Unnamed: 0,Return_on_Investment,domestic_gross_in_mill,production_budget_in_mill,domestic_net_in_mill,genres,movie
494,410.013365,408.010692,80.0,328.010692,"Action,Adventure,Sci-Fi",The Hunger Games
3699,362.6019,9.252038,2.0,7.252038,"Action,Adventure,Sci-Fi",Hardcore Henry
40,250.029783,700.059566,200.0,500.059566,"Action,Adventure,Sci-Fi",Black Panther
228,226.667728,424.668047,130.0,294.668047,"Action,Adventure,Sci-Fi",The Hunger Games: Catching Fire
32,203.381686,652.270625,215.0,437.270625,"Action,Adventure,Sci-Fi",Jurassic World
25,177.013132,623.279547,225.0,398.279547,"Action,Adventure,Sci-Fi",The Avengers
252,169.708708,337.135885,125.0,212.135885,"Action,Adventure,Sci-Fi",The Hunger Games: Mockingjay - Part 1
42,166.088662,532.177324,200.0,332.177324,"Action,Adventure,Sci-Fi",Rogue One: A Star Wars Story
108,145.717506,417.71976,170.0,247.71976,"Action,Adventure,Sci-Fi",Jurassic World: Fallen Kingdom
5,126.271827,678.815482,300.0,378.815482,"Action,Adventure,Sci-Fi",Avengers: Infinity War


We then create a graph to visually display our findings to see the correlation of production budget vs. domestic net gross in the 'Action, Adventure, Sci-Fi' genre.
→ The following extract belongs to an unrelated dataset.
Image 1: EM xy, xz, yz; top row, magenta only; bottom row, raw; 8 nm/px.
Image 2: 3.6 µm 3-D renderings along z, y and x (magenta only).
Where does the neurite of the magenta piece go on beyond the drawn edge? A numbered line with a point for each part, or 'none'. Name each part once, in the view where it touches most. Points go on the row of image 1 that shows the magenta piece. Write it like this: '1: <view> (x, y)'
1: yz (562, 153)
We used a hexbin marginal plot to show that correlation. This shows that the most successful  'Action, Adventure, Sci-Fi' movies had a production budget of around  200 million dollars, and a domestic net gross between 200-500 million dollars.

In [26]:
sns.jointplot(x=highest_net_month["production_budget_in_mill"], y=highest_net_month["domestic_net_in_mill"], kind='kde')
plt.show()

<IPython.core.display.Javascript object>

## Conclusion 

The final recommendation to Microsoft pertaining to what genre would be the most profitable for them to make movies in would be 'Action, Adventure, Sci-Fi'. We concluded this finding from the following analysis discoveries:
  1. Out of the top 100 domestic gross movies over the past 30 years, the genre 'Action, Adventure, Sci-Fi' made up the largest successful genre group in that data sample.
    
    
  2. Our findings showed that releasing 'Action, Adventure, Sci-Fi' movies in late Spring/early-mid Summer, Spring Break week, during the holidays, and if it is a cultural movie, released during that culture's Heritage month, all proved to be the most profitable times of the year to release that genre. 
    
    
  3. Sticking to a production budget of 200 million dollars while producing an 'Action, Adventure, Sci-Fi' movie has proven to be the key ingredient to high net profitability that can be forecasted to be between 200-500 million dollars.